Firstly, recall that for a series 𝑎 𝑛, this is absolutely convergent if the series of absolute values converges. And it’s conditionally convergent if the series of absolute values diverges. But the series itself converges. So let’s first of all find out whether this series is absolutely convergent or not. This means testing whether the series from 𝑛 equals one to ∞ of the absolute value of negative one to the power of 𝑛 add one multiplied by two over the square root of 𝑛 add one is convergent or divergent.

Well, negative one to the power of 𝑛 add one is always going to be one or negative one. But if we take the absolute value, it will always be one. Whereas two over the square root of 𝑛 add one will always be positive because 𝑛 runs through positive values. So we can write this as the sum from 𝑛 equals one to ∞ of two over the square root of 𝑛 add one. Then, we can use the constant multiplication rule to bring the two to the front of the sum. From here, we need to work out whether this series converges or diverges. One way we can actually do this is with a direct comparison with the harmonic series.

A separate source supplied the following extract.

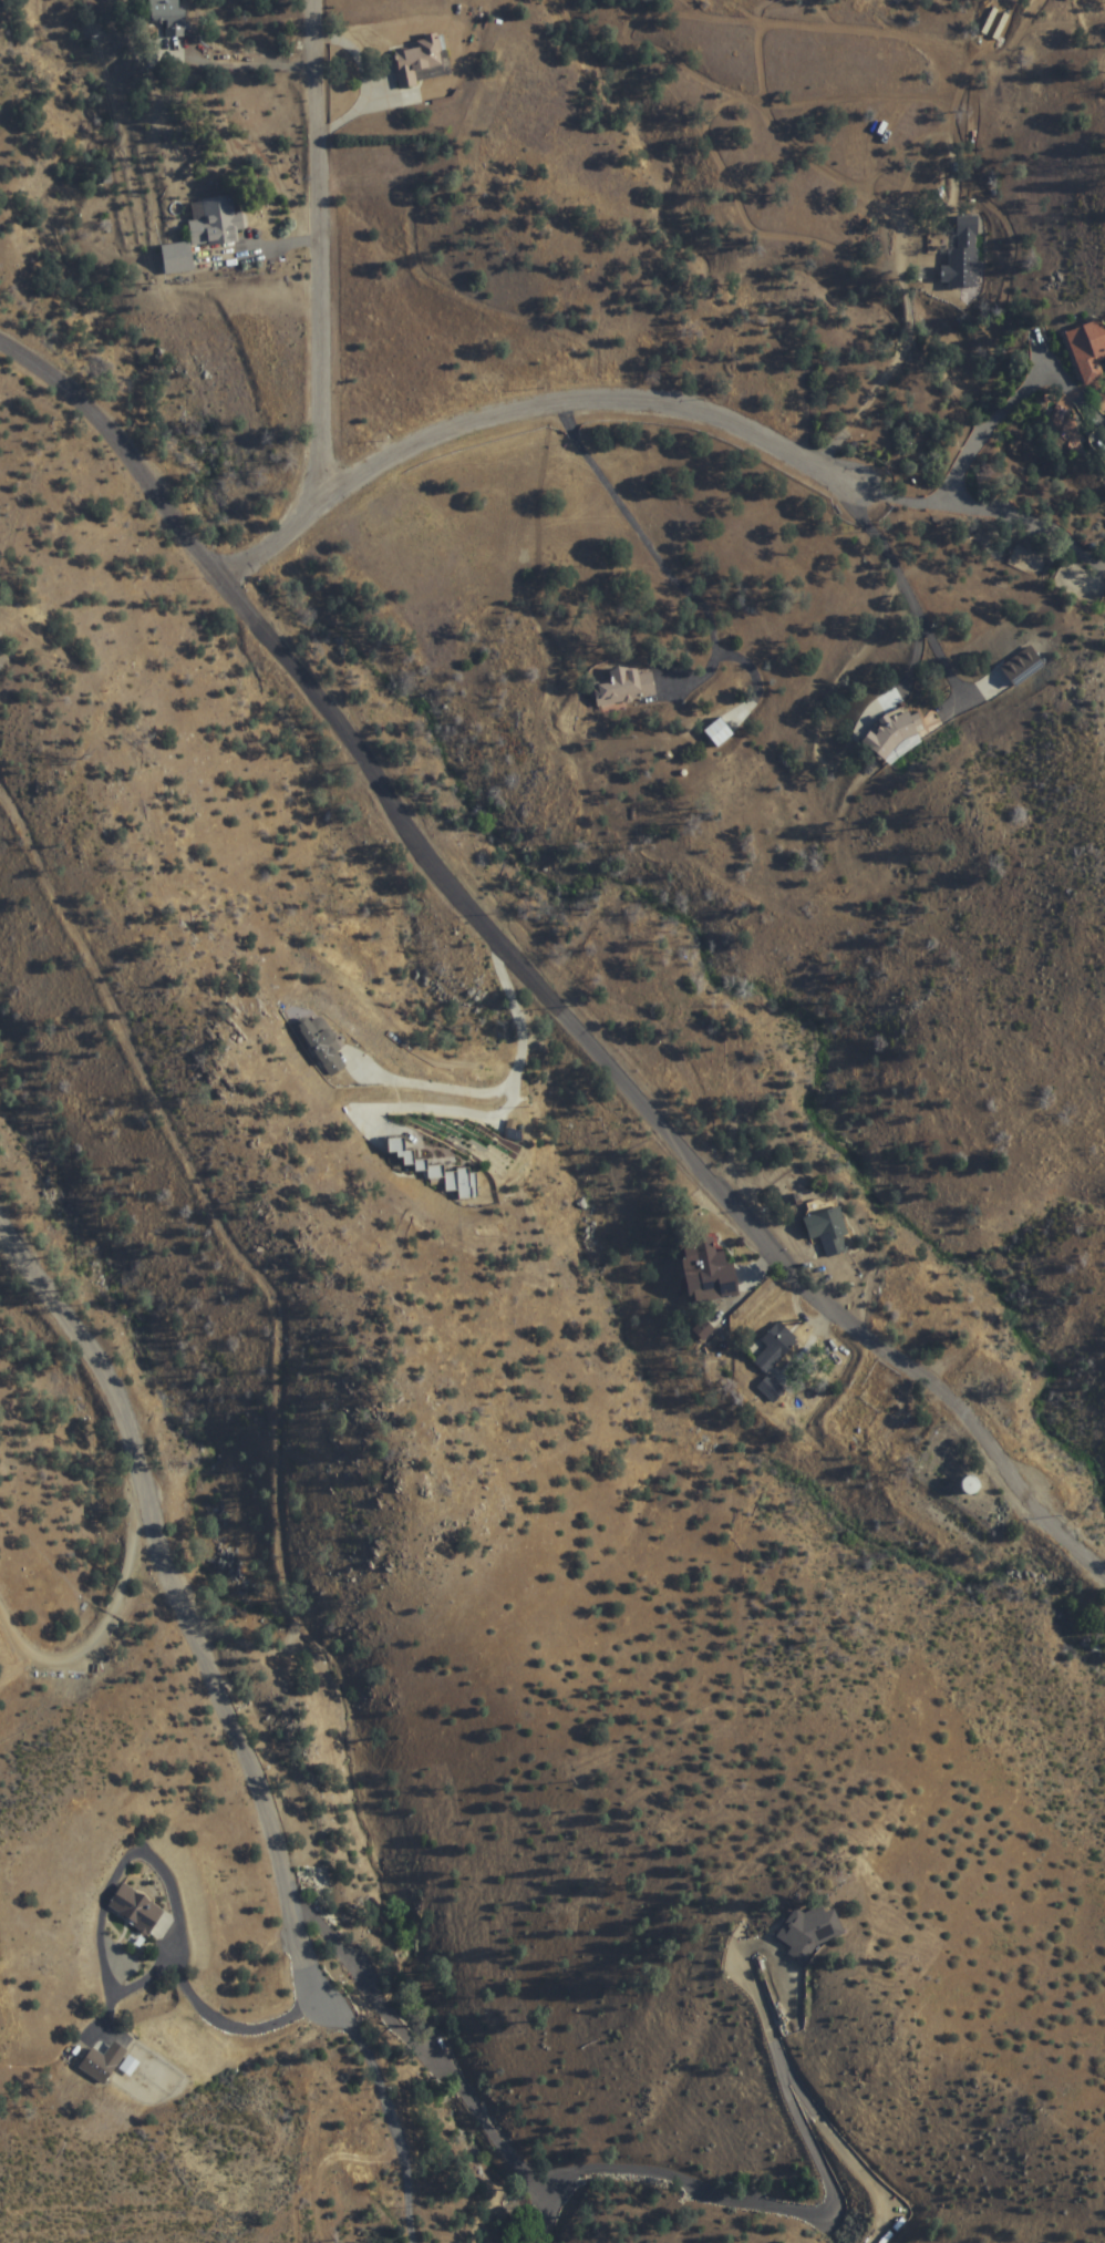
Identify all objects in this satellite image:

Because for 𝑛 is greater than two, we have that one over 𝑛 is less than one over the square root of 𝑛 add one. And we know that if we have 𝑎 𝑛 less than 𝑏 𝑛 where 𝑎 𝑛 diverges, then 𝑏 𝑛 also diverges. And we know that the sum from 𝑛 equals one to ∞ of one over 𝑛 is the harmonic series which diverges. Then, the sum from 𝑛 equals one to ∞ of one over the square root of 𝑛 add one also diverges. So we found that the series of absolute values diverges, which means that this series is not absolutely convergent. But it could still be conditionally convergent. So we’re going to test the series itself for convergence. So let’s clear some space.

We can firstly bring the constant two to the front of the sum. And then, if we look at this negative one to the power of 𝑛 add one, this creates an alternating series because it makes the terms alternate between positive and negative. So we can decide whether this series is convergent or divergent using the alternating series test. Remember that this says for a series 𝑎 𝑛, where 𝑎 𝑛 is equal to negative one to the power of 𝑛 add one multiplied by 𝑏 𝑛, if 𝑏 𝑛 is decreasing and the limit as 𝑛 approaches ∞ of 𝑏 𝑛 is equal to zero, then the series 𝑎 𝑛 is convergent. So for our series 𝑏 𝑛 is equal to one over the square root of 𝑛 add one. But is this decreasing? Well, for 𝑏 𝑛 to be decreasing, we need 𝑏 𝑛 to be greater than 𝑏 𝑛 add one.

Well, we can see that as 𝑛 increases by one, the square root of 𝑛 add one is going to get bigger. So one over the square root of 𝑛 add one is going to decrease. So 𝑏 𝑛 is decreasing. Then, we need to check whether the limit as 𝑛 approaches ∞ of 𝑏 𝑛 is equal to zero. In other words, is the limit as 𝑛 approaches ∞ of one over the square root of 𝑛 add one zero? Well, the square root of 𝑛 add one is increasing as 𝑛 gets bigger. So this will be one over ∞. So as 𝑛 approaches ∞, then one over the square root of 𝑛 add one approaches one over ∞. And so the limit as 𝑛 approaches ∞ is zero. So both of these conditions are satisfied. So this series is convergent.

Remember that we said that a series is conditionally convergent if the series of absolute values diverges but the series converges. And that’s exactly what we’ve found here. The series of absolute values was divergent. But we found the series itself to be convergent. So we can conclude that this series converges conditionally.